[Task requirements]
Output the span of lines from the one that contains "right knee: (338, 457)" through the end of the records, inclusive, exactly as written and free of pictures.

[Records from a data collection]

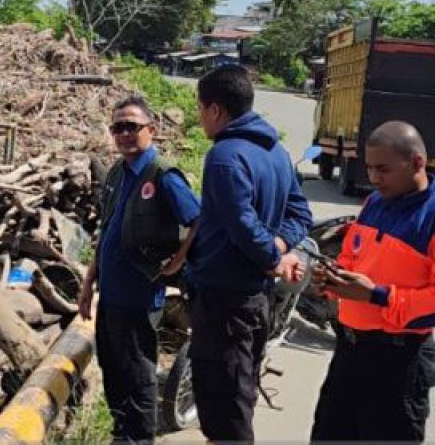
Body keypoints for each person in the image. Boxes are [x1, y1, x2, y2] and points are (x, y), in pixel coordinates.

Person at [186, 64, 312, 444]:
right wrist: (279, 247)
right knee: (240, 391)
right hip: (254, 299)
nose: (199, 116)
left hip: (225, 300)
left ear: (215, 110)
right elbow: (299, 212)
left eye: (200, 107)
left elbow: (241, 222)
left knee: (226, 410)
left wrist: (273, 256)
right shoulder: (275, 151)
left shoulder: (225, 155)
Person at [78, 96, 200, 443]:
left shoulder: (162, 174)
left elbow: (197, 220)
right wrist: (88, 284)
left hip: (140, 295)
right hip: (111, 294)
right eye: (118, 127)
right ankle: (122, 433)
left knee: (138, 373)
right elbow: (106, 230)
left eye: (133, 126)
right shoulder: (118, 172)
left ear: (152, 129)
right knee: (113, 369)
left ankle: (141, 438)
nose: (125, 134)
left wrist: (177, 260)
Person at [310, 120, 435, 444]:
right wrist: (333, 277)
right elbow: (353, 255)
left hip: (397, 364)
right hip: (350, 352)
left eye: (384, 169)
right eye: (369, 168)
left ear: (417, 163)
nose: (374, 178)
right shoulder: (375, 203)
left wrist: (377, 296)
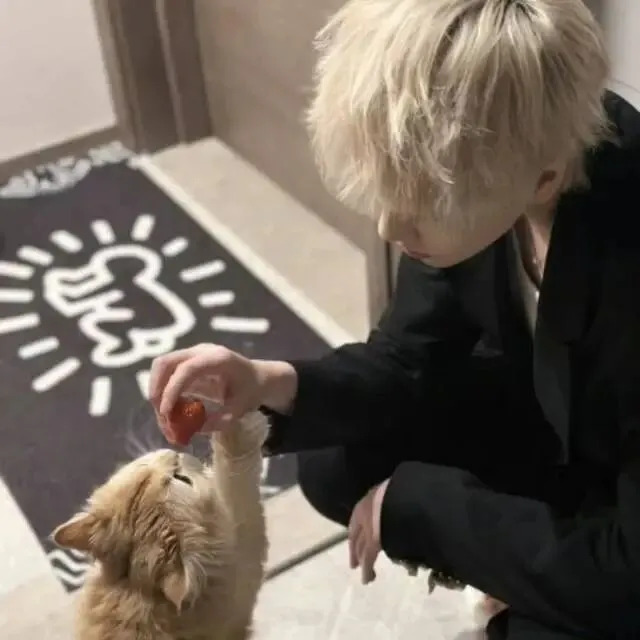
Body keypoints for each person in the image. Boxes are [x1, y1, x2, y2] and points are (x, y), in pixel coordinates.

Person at [149, 0, 640, 637]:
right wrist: (268, 381)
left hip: (620, 508)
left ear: (544, 179)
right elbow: (406, 358)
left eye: (422, 200)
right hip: (565, 426)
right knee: (338, 457)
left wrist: (427, 509)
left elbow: (629, 575)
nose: (388, 225)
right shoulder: (495, 168)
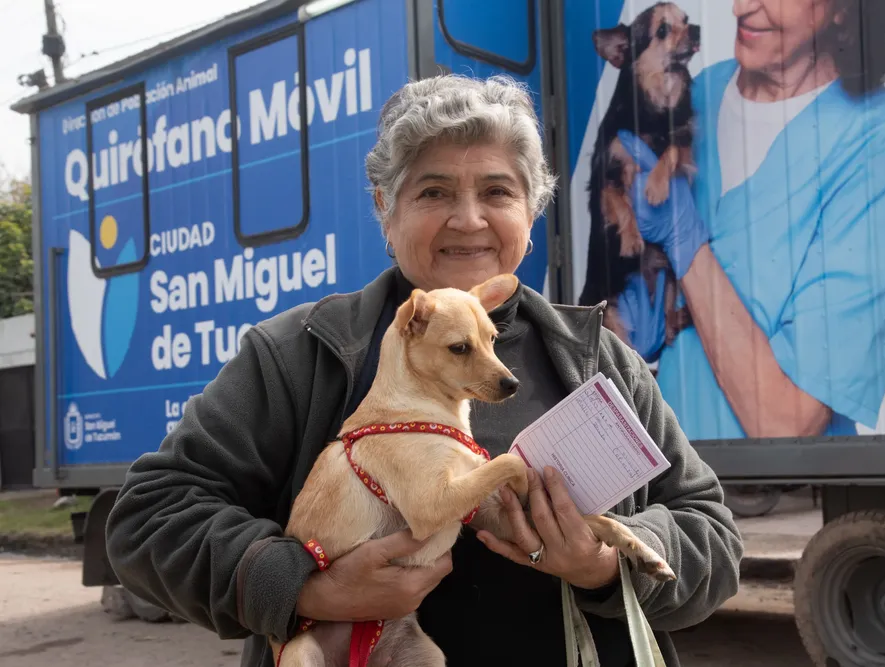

[Answer for this exercise]
right knee: (338, 457)
left wrist: (427, 509)
left elbow: (629, 575)
nose: (388, 225)
right shoulder: (495, 168)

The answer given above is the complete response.